Republicans would reduce taxes and fees, including businesses taxes. They would scale back regulations – including federal mandates, licensing requirements, insurance mandates and the state’s Shoreland Protection Act. They would privatize some state services, consolidate state agencies and rein in “excessive agency rules.”
The Republican leadership already created special committees to deal with education reform and retirement reform, and Bettencourt stressed the importance of both. While retirees can expect close scrutiny of their benefits packages, the top education issues will be re-examining the school funding formula and promoting a constitutional amendment to allow the state to target aid to needy districts. Bettencourt said proposals would also allow the use of vouchers, limit restrictions on charter schools and protect the rights of home-schoolers.
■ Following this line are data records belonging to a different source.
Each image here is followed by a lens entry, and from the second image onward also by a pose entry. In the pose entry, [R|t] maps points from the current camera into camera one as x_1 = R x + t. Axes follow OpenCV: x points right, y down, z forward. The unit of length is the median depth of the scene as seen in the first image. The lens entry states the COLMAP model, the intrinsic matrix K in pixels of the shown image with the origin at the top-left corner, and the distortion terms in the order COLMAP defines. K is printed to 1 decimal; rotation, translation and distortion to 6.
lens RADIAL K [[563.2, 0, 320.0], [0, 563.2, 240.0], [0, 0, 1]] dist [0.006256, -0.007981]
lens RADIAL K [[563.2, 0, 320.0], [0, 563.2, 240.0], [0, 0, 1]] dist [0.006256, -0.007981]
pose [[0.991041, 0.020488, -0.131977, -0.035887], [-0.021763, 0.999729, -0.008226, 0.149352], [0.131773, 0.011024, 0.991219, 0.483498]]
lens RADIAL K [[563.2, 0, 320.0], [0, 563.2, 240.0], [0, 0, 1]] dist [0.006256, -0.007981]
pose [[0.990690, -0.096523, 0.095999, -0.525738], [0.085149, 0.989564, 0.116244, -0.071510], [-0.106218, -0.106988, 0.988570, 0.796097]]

The final category of priorities – personal rights and social responsibility – strays further from fiscal issues. Priorities include requiring parental notification for abortions, requiring voters to display identification, protecting gun rights and getting people off Temporary Assistance for Needy Families and back to work.
But such changes will not be easy. For one, the Legislature faces an estimated $800 million budget shortfall as it crafts the 2012-13 budget, and Republican proposals to cut taxes would increase the shortfall.
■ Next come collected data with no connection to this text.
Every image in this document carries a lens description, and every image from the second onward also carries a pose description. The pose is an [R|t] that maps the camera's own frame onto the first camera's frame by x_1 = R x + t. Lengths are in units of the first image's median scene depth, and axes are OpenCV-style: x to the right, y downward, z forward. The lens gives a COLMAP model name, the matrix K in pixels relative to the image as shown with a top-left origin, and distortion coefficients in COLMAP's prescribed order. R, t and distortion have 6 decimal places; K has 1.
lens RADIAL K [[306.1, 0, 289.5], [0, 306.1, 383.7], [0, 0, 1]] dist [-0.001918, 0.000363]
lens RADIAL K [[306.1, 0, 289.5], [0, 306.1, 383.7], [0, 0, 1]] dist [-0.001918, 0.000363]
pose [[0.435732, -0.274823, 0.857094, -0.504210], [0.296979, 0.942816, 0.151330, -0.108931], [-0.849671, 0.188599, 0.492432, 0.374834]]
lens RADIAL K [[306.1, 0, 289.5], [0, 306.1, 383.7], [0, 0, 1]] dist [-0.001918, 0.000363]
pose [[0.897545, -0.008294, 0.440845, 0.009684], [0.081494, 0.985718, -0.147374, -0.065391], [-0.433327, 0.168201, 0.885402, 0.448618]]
Though the Republican agenda includes a commitment not to downshift costs, half of the state budget is aid to cities and towns. House Minority Leader Terie Norelli, a Portsmouth Democrat, said she worries cuts to state spending would either downshift costs to municipalities or hurt those in need.
“I’m concerned we don’t balance our budget by eliminating services for the most vulnerable or increasing property taxes,” Norelli said.
Similarly, Bettencourt talked about reducing state education costs. But Mark Joyce, executive director of the School Administrators Association, said that could shift the burden for paying for education to cities and towns, increasing local property taxes.
Several of the proposals have been tried before. Bills requiring parental notification or consent for abortions have been defeated 14 times in two decades. A notification bill passed in 2003 and was appealed to the U.S. Supreme Court, which ruled that the law needed an exemption excusing a girl from the requirement if her health was in danger. Rather than reworking the law, the Legislature repealed it.
Pro-choice groups say requiring parental notification could harm the health and safety of young women – and are already criticizing Republicans for pursuing it.
“We all know that the people of New Hampshire did not vote for an agenda attacking a woman’s right to choose,” said Pilar Olivo, executive director of NARAL Pro-Choice New Hampshire.
Similarly, constitutional amendments on education funding have failed before. While Democratic Gov. John Lynch supports an amendment, and has been talking to House and Senate leaders, it remains unclear if the Republicans and Lynch can agree on core issues – including the role of the courts and the restrictions placed on any school funding formula.
And with 400 House members, including nearly 300 Republicans, the leadership cannot control the bills being introduced by members. Bates, asked about same-sex marriage repeal, said there are two or three dozen people on the budget-related committees – but that does not mean legislators on nonbudgetary committees cannot work on other topics.
“Every piece of legislation is important to someone, and we need to give each one their due hearing,” Bates said.
Distractions from fiscal matters were obvious the past two weeks, when Republican leaders focused on lifting a ban on guns in the State House and trying to oust Manchester Democratic Rep. Mike Brunelle. One Republican lawmaker was accused of making anti-Semitic comments, while a freshman representative was arrested on charges that he stole his personnel file from a former employer.
But several Republican lawmakers said they anticipate Republicans will unite around core principles.
“We realize the people of New Hampshire are concerned about the budget deficit, taxes, pensions,” said Rep. David Hess, a Hooksett Republican. “That’s why we won. I hope we’re smart enough to realize that.”